Sophos X-Ops has seen a resurgence in the use of malvertising in various malware campaigns since the beginning of this year, both in its telemetry and in the increased surface of this topic on underground forums. Malvertising, the term for a method of injecting malicious code into digital advertisements, is not a new topic, nor is it a new TTP for attackers.
However, the technology has been used more and more in recent months, possibly due to Microsoft’s new protective measures against malicious macros from the Internet – also a popular transmission method for malicious code .
During a recent investigation into a criminal marketplace, X-Ops found a number of ads promoting rigged Google Ads accounts and so-called “Black SEO” services. These are services designed to help attackers rank their malicious websites at the top of search results.
BatLoader and IcedID – the malvertising stars
Two of the most notable malware families that have exploited malvertising in recent months are BatLoader and IcedID. IcedID first appeared in 2017 as a banking Trojan designed to steal banking credentials. More recently, attackers have used IcedID to gain access to targeted networks as the first stage of a ransomware attack. Previous IcedID malvertising attacks involved malicious ads distributed via Google ads for office-related communication tools such as Slack, Microsoft Teams, and WebEx.
BatLoader has traditionally been a tool used by cybercriminals to infuse user systems with sophisticatedInfecting malware , particularly with infostealers like RaccoonStealer . While previous BatLoader malvertising campaigns exploited users’ search for IT tools, more recent campaigns are slinging the hypeUsing artificial intelligence .

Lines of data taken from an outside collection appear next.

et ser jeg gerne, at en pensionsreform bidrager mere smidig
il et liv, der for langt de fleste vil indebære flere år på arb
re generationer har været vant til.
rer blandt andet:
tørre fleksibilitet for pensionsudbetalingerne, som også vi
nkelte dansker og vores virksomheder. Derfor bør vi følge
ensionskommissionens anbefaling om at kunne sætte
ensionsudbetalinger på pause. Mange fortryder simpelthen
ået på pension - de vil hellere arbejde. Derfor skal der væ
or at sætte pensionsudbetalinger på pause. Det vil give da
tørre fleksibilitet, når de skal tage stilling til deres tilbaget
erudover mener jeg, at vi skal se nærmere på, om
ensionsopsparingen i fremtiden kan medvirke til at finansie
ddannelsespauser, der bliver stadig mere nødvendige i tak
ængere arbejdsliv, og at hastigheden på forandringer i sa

Christopher Budd, Director Threat Research at Sophos X-Ops: “Malvertising has many advantages for criminals. Just as legitimate advertisers carefully target their ads, criminals can use malvertising to target users, particularly geographically. In addition, it is often difficult for defenders to detect and combat these types of malware campaigns. Basically, we found that the attackers follow technical trends. The latest malicious ads try to generate clicks not only with popular IT and communication apps, but also with AI tools such as ChatGPT or MidJourney. Increased vigilance is required here, and it is very likely that criminals will continue to expand and professionalize their malvertising campaigns.”